Work to do:
1) In the STB regulatory update, on what dates did the Board hold its public hearing on growth in the freight rail industry?
2) Give a two-sentence summary of the STB regulatory update.

==== Supplied passage

I. Recent STB Regulatory Developments
A. Ex Parte Proceedings
1. The Board Held Public Hearing on Growth in the Freight Rail Industry
On September 16 and 17, 2024, the Board held a public hearing at the Board’s headquarters in Washington, DC. The hearing was open for public observation and was also available for public viewing on YouTube.
In the Board’s notice announcing the public hearing, the Board stated that the purpose of the hearing was to “gather information about recent trends and strategies for growth in the freight rail industry.” The Board stated that it “has an interest in the health and growth of the industry and the need for rail customers to move their goods efficiently and reliably.” While recognizing that some shifts in volume “may not be primarily within the control of rail carriers, the Board has observed that over the past ten years carload volumes have not grown, and have in fact decreased.” The Board stated that it is “interested in the Class I railroads’ short-, medium-, and long-term growth strategies, including investments, across traffic types[,]” as well as in “shippers’ plans or desire for future use of rail, factors that may affect their shipment decisions, and what rail carriers are doing and can do to increase shippers’ use of rail.” Additionally, the Board would “like the perspective of short line railroads, who can present evidence of their own growth strategies.” The Board stated that “[t]his hearing presents a chance to discuss the opportunities for growth in the freight rail industry, as well as the challenges and effects associated with a failure to grow.”
The Board requested the attendance of executive-level officials from Class I railroads—BNSF Railway Company (BNSF), Canadian National Railway Company (CN), Canadian Pacific Kansas City Limited (CPKC), CSX Transportation, Inc., Norfolk Southern Railway Company, and Union Pacific Railroad Company (UP). The Board also invited testimony from industry analysts, other rail carriers, rail customers, rail suppliers, labor organizations, and other interested parties.
Notices of intent to participate were due by August 14, 2024. Written testimony from hearing participants and written comments from any other interested persons were due by August 16, 2024. Numerous parties, including railroads, trade associations, labor organizations, and shippers, filed notices of intent to participate and/or written testimony, and participated at the hearing.
B. Adjudicatory Proceedings
1. The Board Grants Snohomish County’s Application for Adverse Abandonment; Fuchs’ Concurrence Highlights Potential Reconsideration of the Board’s Adverse Abandonment Authority
On July 11, 2024, the Board issued a decision granting the application by Snohomish County (the “County”) for adverse abandonment of a rail line in that county, subject to interim trail use/railbanking, environmental, and labor protective conditions.
On October 17, 2023, the County had filed an application under 49 U.S.C. § 10903, requesting that the Board authorize the adverse abandonment of an approximately 11.9-mile segment of a freight rail easement owned by GNP RLY, Inc. (GNP). The line is located between milepost 26.38 and milepost 38.25, in Snohomish County, Wash. With its application, the County also filed a request for issuance of a certificate of interim trail use or abandonment (CITU) pursuant to the National Trails System Act (Trails Act).

========
==== Records shown

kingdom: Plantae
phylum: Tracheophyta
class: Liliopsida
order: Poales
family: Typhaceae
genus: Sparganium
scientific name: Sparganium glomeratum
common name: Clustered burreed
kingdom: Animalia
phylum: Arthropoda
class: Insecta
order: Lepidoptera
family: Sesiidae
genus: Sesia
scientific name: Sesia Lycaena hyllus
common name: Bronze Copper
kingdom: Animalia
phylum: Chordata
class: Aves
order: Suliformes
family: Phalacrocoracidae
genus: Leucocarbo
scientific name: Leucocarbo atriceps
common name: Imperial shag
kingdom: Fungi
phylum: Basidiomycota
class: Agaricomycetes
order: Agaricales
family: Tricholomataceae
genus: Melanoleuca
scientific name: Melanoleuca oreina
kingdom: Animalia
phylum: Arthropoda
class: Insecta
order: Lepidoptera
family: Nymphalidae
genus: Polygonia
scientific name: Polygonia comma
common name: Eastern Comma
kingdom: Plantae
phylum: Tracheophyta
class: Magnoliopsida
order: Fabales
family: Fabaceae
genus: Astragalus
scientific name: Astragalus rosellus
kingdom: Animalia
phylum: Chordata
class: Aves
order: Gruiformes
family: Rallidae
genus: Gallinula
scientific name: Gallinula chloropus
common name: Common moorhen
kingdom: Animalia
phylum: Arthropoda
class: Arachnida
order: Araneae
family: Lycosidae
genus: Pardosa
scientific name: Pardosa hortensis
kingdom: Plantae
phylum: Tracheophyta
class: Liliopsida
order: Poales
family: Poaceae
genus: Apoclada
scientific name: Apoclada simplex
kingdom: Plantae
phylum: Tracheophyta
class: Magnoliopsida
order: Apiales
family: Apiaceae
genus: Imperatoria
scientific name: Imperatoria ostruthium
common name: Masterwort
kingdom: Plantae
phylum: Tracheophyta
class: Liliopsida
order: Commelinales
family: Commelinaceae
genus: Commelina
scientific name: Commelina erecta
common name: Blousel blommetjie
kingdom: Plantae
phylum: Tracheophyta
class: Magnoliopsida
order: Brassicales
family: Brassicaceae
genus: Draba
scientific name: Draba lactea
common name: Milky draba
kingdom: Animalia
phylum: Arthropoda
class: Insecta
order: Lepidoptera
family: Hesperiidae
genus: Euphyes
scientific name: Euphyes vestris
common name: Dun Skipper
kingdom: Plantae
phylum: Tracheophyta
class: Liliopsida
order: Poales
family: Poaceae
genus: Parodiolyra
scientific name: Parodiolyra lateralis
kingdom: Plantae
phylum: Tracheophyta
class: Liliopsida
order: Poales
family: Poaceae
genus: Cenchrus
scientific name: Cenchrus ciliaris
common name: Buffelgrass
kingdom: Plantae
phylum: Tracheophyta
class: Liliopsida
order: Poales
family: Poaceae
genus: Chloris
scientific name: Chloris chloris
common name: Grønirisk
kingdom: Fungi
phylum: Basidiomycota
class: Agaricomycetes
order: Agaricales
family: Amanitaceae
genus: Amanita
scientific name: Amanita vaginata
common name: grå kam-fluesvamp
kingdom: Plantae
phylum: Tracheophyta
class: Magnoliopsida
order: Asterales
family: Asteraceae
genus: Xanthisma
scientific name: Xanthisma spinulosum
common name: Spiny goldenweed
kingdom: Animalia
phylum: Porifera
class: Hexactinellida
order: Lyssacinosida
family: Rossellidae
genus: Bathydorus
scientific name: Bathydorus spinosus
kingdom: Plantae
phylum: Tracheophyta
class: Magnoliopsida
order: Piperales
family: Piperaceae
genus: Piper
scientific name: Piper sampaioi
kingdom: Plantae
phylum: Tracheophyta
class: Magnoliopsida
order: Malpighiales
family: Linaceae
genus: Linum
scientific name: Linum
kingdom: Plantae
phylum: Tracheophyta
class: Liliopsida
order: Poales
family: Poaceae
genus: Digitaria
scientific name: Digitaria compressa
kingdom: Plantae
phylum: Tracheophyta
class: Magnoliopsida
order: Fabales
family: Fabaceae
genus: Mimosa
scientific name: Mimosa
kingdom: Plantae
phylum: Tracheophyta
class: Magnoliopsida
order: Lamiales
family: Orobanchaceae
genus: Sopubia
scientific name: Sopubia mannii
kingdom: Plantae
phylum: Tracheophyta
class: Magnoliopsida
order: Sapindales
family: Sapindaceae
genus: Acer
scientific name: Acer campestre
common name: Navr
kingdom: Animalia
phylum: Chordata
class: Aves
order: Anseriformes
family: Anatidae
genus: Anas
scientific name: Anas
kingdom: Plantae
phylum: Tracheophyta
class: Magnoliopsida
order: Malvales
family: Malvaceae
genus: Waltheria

========

Final answers:
1) September 16 and 17, 2024.

2) On September 16 and 17, 2024, the Board held a public hearing to gather information about recent trends and growth strategies in the freight rail industry, noting that carload volumes had not grown and had in fact decreased over the past ten years. On July 11, 2024, the Board granted Snohomish County's application for adverse abandonment of an approximately 11.9-mile segment of a freight rail easement owned by GNP RLY, Inc., subject to interim trail use/railbanking, environmental, and labor protective conditions.